— Selected extract —
# # # # # # #
Column by Hal Walter

Rural Life – December 2001 – Colorado Central Magazine

WHEN I OWNED A 100-year-old farmhouse in booming downtown Wetmore several years ago, one of the biggest problems I had was people speeding past my house.

The house itself sat right on the chipsealed county road and one of the front rooms, a porch which had been glassed in, served as my office. The main street in Wetmore parallels Highway 96, and many people take this back road to the post office or general store. While I was working in my office I would watch while many of these drivers zipped through the clearly marked 15 mph “Children Playing” zone.

And each time I would curse. I didn’t move to a small town to watch people race cars and trucks.

A neighbor from up the road shared my view about the speeders and, like a couple of old men, we would often compare notes about whom we saw speeding, what we should do about it, and why anybody who needed to get anywhere fast would have chosen to live in Wetmore of all places.

Early one morning this neighbor dropped off a fluorescent-orange traffic cone and left it standing right in the middle of the road in front of my house. I was entertained for days as the people who routinely rocketed past now stomped on their brake pedals at the sight of the cone. Some of them actually came to a full stop and looked around for the construction project. Some of them did this several times. From time to time I would reposition the cone just to keep people guessing. One night I heard tires skidding and went out to find the cone down the road a ways with scuff marks. I simply moved it back.

For weeks this worked like a charm. The smarter drivers got the message and started to slow down. The slower-minded fast drivers continued to slow down because they thought there was some major ongoing but invisible road project in front of the Walter home. But then one day the cone simply disappeared.

Soon things were back up to speed though some people got the message and slowed down.
# # # # # # #
— Problems to solve —
1. Answer these questions from the Wetmore column:
(a) What speed limit was posted in the "Children Playing" zone in front of the house?
(b) What did the neighbor from up the road leave in the middle of the road one morning?
(c) After hearing tires skidding one night, what did the writer find when he went outside?
2. Reproduce word for word the passage of the Wetmore column that begins at the words "WHEN I OWNED" and stops after "past my house.".
3. Resume the Wetmore column after its final sentence and keep writing it.

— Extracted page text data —
# # # # # # #
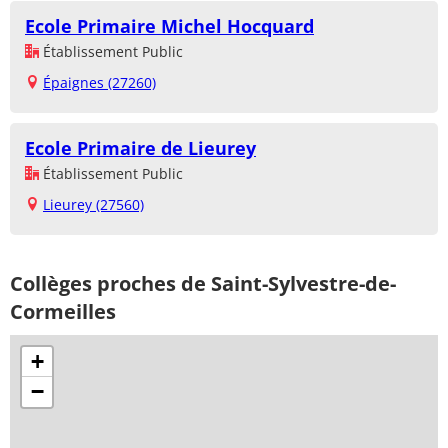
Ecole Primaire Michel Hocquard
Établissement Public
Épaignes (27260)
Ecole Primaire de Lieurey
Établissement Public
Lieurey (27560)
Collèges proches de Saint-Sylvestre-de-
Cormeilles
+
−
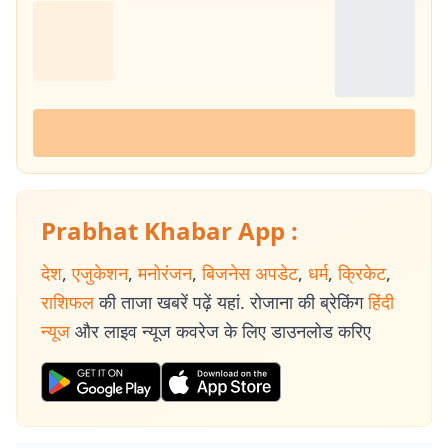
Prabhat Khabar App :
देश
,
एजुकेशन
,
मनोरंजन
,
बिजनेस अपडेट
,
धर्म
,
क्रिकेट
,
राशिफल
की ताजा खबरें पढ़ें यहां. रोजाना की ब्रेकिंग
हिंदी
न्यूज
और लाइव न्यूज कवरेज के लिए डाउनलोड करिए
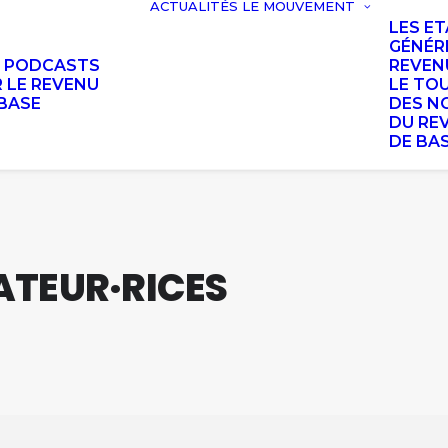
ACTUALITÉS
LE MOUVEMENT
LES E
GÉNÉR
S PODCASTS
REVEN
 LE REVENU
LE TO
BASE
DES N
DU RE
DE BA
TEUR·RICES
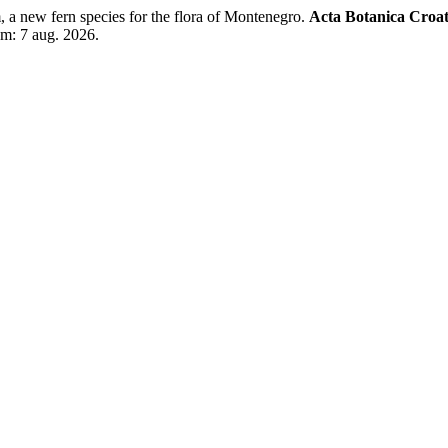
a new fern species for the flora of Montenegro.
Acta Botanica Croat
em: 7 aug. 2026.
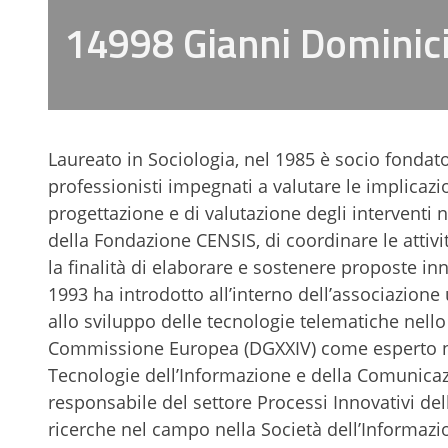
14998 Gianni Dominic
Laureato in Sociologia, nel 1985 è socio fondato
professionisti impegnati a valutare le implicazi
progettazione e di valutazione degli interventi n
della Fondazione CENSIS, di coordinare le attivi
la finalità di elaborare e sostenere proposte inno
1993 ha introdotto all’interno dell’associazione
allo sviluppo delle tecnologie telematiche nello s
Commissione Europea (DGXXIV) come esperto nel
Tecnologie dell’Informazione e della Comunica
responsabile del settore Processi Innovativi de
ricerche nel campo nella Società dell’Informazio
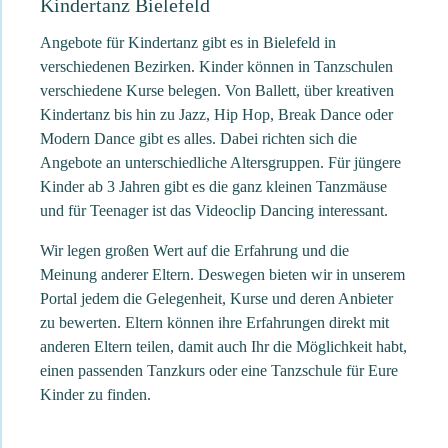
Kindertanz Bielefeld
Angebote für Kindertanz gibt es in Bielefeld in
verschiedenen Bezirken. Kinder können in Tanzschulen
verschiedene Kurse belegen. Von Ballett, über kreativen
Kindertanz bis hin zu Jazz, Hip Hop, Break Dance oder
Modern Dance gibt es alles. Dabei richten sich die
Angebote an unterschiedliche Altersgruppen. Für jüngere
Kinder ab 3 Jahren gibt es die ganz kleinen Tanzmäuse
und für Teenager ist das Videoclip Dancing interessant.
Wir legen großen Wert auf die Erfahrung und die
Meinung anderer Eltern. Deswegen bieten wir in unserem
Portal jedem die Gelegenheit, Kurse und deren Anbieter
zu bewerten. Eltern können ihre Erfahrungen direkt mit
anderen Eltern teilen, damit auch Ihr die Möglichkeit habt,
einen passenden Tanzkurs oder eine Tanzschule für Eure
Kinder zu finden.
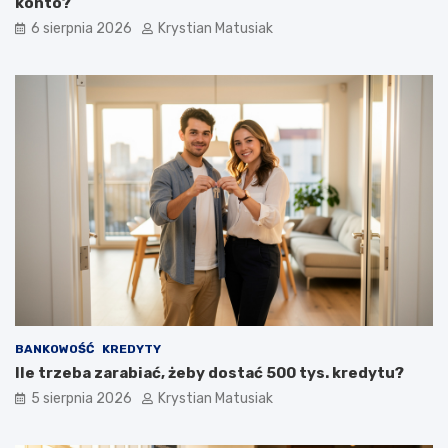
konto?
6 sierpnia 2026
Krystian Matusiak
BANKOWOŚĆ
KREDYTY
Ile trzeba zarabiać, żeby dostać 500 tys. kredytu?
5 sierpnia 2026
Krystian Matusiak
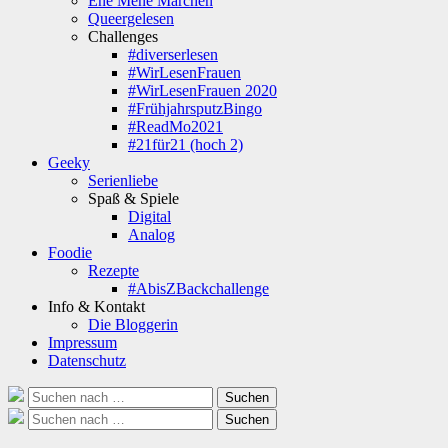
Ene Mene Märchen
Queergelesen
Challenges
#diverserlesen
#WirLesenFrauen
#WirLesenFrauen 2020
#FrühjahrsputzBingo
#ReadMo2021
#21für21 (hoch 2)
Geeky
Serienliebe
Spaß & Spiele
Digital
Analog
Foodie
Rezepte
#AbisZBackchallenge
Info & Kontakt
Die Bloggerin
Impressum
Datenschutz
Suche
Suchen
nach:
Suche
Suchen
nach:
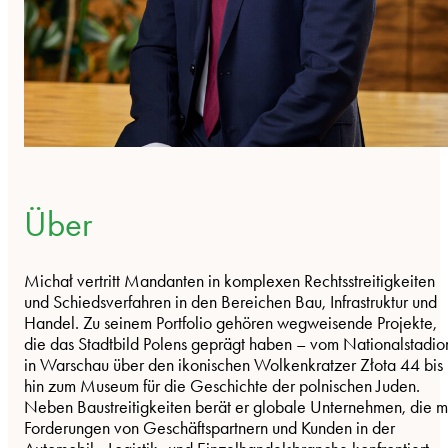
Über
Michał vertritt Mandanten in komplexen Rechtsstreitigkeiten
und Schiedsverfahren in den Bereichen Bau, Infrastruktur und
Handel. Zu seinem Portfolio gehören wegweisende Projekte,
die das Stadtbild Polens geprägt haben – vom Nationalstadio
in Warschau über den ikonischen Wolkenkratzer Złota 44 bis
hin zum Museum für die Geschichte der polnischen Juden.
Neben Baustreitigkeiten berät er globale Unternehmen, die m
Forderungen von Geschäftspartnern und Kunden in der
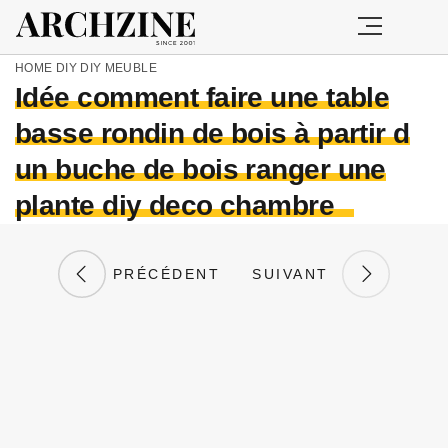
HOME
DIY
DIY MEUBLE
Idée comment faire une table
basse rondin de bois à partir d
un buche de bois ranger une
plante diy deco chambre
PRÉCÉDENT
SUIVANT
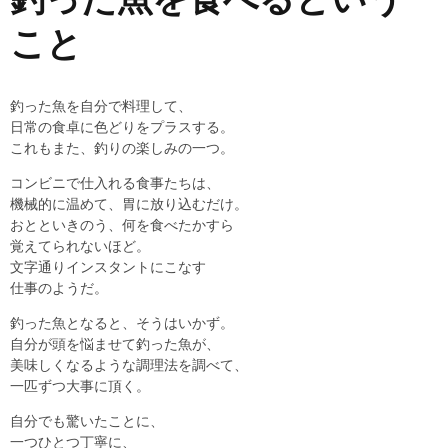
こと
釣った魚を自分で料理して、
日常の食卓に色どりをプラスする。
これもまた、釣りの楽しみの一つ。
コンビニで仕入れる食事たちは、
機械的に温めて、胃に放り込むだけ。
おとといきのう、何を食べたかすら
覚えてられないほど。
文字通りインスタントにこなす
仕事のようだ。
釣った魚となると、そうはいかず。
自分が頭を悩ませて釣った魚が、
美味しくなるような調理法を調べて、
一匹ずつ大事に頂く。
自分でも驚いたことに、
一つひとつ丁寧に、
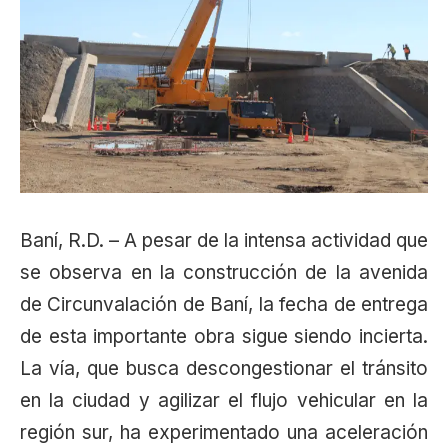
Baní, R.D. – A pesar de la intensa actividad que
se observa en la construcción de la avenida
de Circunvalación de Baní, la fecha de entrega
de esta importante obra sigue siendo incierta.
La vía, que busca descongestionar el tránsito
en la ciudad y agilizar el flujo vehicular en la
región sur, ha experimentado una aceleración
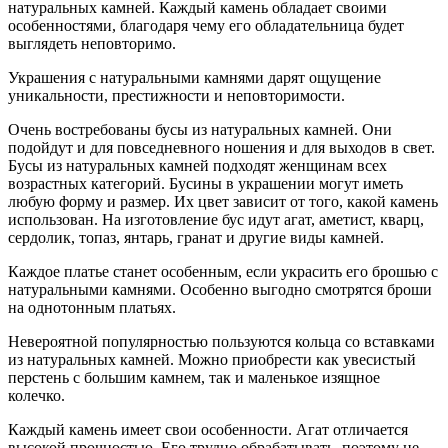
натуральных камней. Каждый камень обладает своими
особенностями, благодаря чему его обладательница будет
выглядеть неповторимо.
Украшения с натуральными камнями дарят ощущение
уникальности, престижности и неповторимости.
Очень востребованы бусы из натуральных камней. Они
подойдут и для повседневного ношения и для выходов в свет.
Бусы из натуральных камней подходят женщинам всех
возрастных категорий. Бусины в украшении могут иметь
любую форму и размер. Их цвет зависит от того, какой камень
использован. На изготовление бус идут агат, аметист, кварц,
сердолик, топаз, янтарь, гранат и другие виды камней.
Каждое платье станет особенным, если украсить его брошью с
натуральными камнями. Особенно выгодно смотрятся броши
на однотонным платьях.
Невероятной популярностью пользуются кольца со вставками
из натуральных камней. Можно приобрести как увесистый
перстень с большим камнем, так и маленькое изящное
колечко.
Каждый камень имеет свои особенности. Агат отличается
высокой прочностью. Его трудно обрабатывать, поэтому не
# # # # # # #
— Answers to the problems —
1.
(a) 15 mph.
(b) A fluorescent-orange traffic cone.
(c) The cone down the road a ways, with scuff marks.

2.
WHEN I OWNED A 100-year-old farmhouse in booming downtown Wetmore several years ago, one of the biggest problems I had was people speeding past my house.

3.
When I sold that house and moved to this little ranch, where I’ve lived for the past 10 years, one of the big attractions was that I didn’t have to deal with speeding drivers on my road. My house is located about four dirt miles from the highway. The route is a main dirt thoroughfare that drops steeply downhill past Bear Basin Ranch, then rolls and curves through open ranchland and one state land trust section before reaching my subdivision. It’s another half mile down a sideroad to my place. Since it’s truly a road to nowhere, few lead-footed drivers venture past my house. However, I did not escape the madness of rural roads.

When I first moved out here, the road between here and the highway wasn’t much of a problem. It would go for long periods with no need for maintenance. Every couple of months or so, when the washboard developed or a wet spring storm caused rutting, the county road crew would come out and fix it.

Then the real growth began in the mid-1990s. A neighboring ranch was subdivided. Traffic increased with new residents and construction vehicles.

TIME AND AGAIN I would round a curve and face down a speeding, fishtailing dump truck or cement truck with a 50-foot rooster tail rising from its rear wheels. Some of my new neighbors were just as rude. If I happened to be on foot, these same vehicles would often pelt me with gravel and flour me with dust. Many of them wouldn’t even bother to slow down.

And of course the road surface quickly went to hell. Now it seems like every other week the county is out with a grader, and in drier periods a water truck. A week later the road is generally trashed again.

At some point, someone realized that some of the roads had been built with tailings from a nearby lead mine. A study ensued, and afterwards, a binder was applied to areas of the road that contained the most lead-laden dust. This helped for a while, but the expensive substance allowed potholes to form, and also proved to be slippery when wet. Soon the county had to rework the roads.

By and by they went back to the same dusty washboards that we had before the lead scare.

There are 357 miles of non-highway roads in Custer County, which is one of the fastest-growing counties in the nation. The majority of these are dirt roads.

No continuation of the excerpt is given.